§ **Saved data entries**:
--- START ---
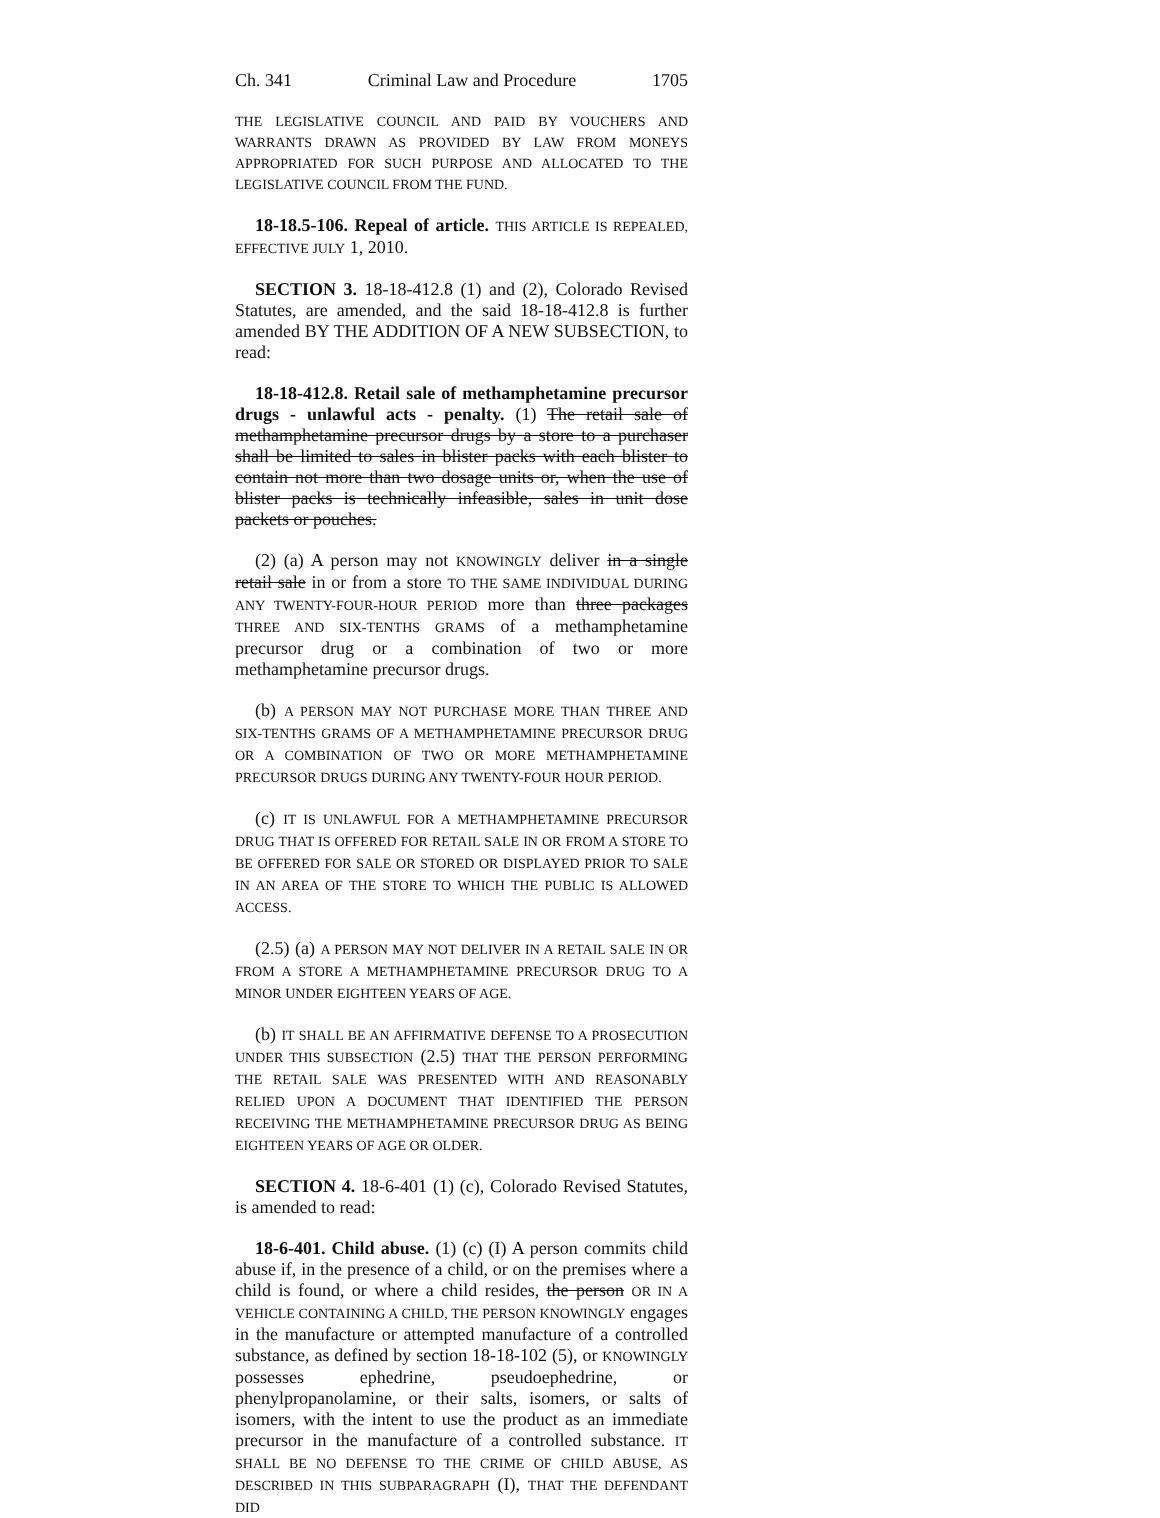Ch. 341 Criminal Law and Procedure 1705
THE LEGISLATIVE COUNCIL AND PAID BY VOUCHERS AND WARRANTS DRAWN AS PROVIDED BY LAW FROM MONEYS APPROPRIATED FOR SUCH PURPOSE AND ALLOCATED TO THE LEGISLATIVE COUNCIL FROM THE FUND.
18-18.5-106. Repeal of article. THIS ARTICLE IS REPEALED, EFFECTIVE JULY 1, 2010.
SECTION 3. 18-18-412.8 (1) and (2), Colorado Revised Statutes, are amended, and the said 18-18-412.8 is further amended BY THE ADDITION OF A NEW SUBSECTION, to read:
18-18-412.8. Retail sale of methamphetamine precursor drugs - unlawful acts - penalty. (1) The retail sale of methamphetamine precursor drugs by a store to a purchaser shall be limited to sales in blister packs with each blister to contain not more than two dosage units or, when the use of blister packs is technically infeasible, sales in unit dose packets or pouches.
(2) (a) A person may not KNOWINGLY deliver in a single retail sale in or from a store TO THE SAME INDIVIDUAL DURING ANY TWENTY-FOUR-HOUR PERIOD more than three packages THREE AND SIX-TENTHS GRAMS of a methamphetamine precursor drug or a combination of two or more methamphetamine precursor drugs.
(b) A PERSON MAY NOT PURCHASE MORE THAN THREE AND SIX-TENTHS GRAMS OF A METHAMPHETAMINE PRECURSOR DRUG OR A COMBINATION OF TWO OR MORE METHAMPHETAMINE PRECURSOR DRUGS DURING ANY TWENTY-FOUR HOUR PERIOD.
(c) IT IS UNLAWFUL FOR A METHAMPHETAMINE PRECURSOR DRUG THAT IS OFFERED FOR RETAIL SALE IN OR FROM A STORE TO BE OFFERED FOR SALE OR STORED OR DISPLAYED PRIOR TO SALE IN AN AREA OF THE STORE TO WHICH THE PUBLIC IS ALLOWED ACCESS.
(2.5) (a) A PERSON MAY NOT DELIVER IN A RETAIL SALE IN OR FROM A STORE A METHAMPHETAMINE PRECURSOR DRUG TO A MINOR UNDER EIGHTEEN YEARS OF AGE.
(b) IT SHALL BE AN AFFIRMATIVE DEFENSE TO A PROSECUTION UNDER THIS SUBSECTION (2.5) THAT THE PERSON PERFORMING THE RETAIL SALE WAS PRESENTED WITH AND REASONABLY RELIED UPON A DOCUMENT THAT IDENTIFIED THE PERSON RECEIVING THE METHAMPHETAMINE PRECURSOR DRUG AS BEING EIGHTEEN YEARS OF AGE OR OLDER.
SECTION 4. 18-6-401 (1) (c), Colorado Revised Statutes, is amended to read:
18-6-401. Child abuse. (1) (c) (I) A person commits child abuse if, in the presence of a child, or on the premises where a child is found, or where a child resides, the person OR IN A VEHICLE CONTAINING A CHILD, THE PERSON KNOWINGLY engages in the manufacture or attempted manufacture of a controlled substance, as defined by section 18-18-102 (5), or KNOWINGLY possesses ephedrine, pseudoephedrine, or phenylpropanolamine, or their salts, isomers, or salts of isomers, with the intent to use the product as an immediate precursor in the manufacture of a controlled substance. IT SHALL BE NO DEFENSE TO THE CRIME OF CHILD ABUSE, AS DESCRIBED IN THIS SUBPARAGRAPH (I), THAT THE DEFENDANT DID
--- END ---
--- START ---
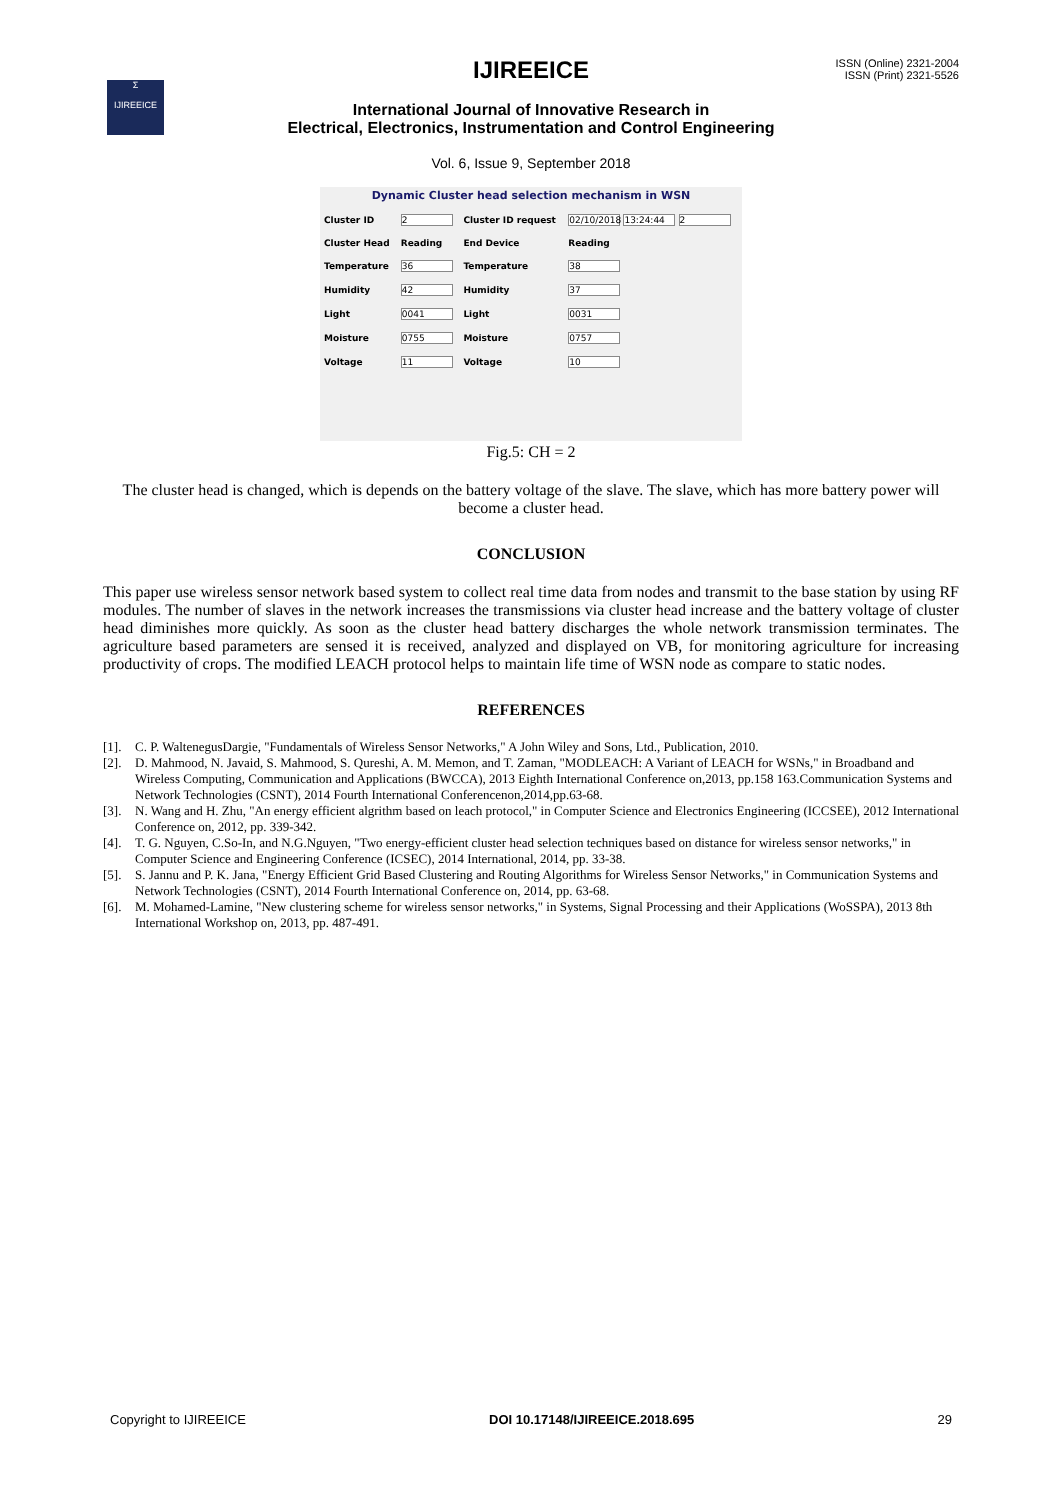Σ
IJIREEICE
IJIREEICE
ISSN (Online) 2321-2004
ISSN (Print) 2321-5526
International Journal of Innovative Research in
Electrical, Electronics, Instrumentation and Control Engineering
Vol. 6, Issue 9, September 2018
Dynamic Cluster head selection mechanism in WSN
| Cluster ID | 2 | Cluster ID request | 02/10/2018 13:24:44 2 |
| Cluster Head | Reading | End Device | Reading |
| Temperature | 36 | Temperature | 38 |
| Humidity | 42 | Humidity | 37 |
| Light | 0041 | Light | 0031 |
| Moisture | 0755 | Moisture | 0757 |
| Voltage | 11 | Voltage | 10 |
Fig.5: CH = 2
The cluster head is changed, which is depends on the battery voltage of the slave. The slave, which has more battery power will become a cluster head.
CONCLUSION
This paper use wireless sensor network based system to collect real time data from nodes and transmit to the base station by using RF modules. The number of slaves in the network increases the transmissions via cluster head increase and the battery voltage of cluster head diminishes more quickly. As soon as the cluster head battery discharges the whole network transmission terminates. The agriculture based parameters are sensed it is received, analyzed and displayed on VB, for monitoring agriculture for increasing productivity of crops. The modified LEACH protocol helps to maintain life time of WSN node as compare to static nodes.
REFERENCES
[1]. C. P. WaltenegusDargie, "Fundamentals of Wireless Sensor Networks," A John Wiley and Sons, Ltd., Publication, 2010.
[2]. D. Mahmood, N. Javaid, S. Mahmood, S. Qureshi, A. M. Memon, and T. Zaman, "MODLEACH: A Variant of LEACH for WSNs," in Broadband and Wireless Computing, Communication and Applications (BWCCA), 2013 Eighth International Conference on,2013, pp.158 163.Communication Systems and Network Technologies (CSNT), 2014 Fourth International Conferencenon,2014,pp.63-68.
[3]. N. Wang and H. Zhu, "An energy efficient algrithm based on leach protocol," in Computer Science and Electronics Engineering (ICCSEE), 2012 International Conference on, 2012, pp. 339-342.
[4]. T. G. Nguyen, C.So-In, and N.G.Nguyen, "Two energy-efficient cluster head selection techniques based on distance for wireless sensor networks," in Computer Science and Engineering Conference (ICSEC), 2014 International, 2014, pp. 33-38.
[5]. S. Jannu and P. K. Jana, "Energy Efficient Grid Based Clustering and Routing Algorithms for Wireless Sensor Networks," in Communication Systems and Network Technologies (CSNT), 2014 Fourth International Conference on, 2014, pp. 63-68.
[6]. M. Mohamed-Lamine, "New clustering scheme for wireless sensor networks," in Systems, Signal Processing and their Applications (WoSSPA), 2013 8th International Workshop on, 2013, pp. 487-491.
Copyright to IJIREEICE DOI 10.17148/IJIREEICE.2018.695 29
--- END ---
--- START ---
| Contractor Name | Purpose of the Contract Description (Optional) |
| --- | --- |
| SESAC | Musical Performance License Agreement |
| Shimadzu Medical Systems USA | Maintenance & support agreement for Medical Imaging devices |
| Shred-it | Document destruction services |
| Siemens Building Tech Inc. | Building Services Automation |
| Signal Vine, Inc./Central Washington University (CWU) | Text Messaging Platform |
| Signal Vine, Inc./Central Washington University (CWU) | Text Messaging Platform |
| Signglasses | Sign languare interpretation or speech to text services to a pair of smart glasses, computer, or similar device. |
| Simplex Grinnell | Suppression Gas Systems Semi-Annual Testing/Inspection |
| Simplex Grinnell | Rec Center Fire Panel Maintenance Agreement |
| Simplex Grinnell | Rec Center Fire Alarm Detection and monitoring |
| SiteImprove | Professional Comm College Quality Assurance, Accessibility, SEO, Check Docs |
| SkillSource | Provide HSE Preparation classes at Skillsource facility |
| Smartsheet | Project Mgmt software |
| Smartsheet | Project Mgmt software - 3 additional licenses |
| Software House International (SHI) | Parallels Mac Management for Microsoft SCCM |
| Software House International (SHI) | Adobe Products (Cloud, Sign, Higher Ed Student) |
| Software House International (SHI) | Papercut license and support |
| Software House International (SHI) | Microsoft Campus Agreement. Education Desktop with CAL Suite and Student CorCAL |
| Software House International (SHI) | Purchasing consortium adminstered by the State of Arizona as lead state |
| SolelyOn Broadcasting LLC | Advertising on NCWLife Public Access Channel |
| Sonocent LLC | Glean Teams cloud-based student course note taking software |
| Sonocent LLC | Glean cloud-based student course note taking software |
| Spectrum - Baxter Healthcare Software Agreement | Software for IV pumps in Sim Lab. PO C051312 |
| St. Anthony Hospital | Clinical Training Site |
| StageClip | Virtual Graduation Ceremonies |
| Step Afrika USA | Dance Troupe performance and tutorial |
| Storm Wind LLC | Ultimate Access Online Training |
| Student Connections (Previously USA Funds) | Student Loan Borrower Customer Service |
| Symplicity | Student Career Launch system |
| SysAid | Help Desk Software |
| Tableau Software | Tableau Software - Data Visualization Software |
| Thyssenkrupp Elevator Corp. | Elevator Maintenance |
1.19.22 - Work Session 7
--- END ---
Going back to the entries above, set down exactly the lines that begin at the one with "License Agreement |" and end at the one with "Glean cloud-based student course note taking software |", both included, and nothing else.

§ **Solution for this problem**:
| SESAC | Musical Performance License Agreement |
| Shimadzu Medical Systems USA | Maintenance & support agreement for Medical Imaging devices |
| Shred-it | Document destruction services |
| Siemens Building Tech Inc. | Building Services Automation |
| Signal Vine, Inc./Central Washington University (CWU) | Text Messaging Platform |
| Signal Vine, Inc./Central Washington University (CWU) | Text Messaging Platform |
| Signglasses | Sign languare interpretation or speech to text services to a pair of smart glasses, computer, or similar device. |
| Simplex Grinnell | Suppression Gas Systems Semi-Annual Testing/Inspection |
| Simplex Grinnell | Rec Center Fire Panel Maintenance Agreement |
| Simplex Grinnell | Rec Center Fire Alarm Detection and monitoring |
| SiteImprove | Professional Comm College Quality Assurance, Accessibility, SEO, Check Docs |
| SkillSource | Provide HSE Preparation classes at Skillsource facility |
| Smartsheet | Project Mgmt software |
| Smartsheet | Project Mgmt software - 3 additional licenses |
| Software House International (SHI) | Parallels Mac Management for Microsoft SCCM |
| Software House International (SHI) | Adobe Products (Cloud, Sign, Higher Ed Student) |
| Software House International (SHI) | Papercut license and support |
| Software House International (SHI) | Microsoft Campus Agreement. Education Desktop with CAL Suite and Student CorCAL |
| Software House International (SHI) | Purchasing consortium adminstered by the State of Arizona as lead state |
| SolelyOn Broadcasting LLC | Advertising on NCWLife Public Access Channel |
| Sonocent LLC | Glean Teams cloud-based student course note taking software |
| Sonocent LLC | Glean cloud-based student course note taking software |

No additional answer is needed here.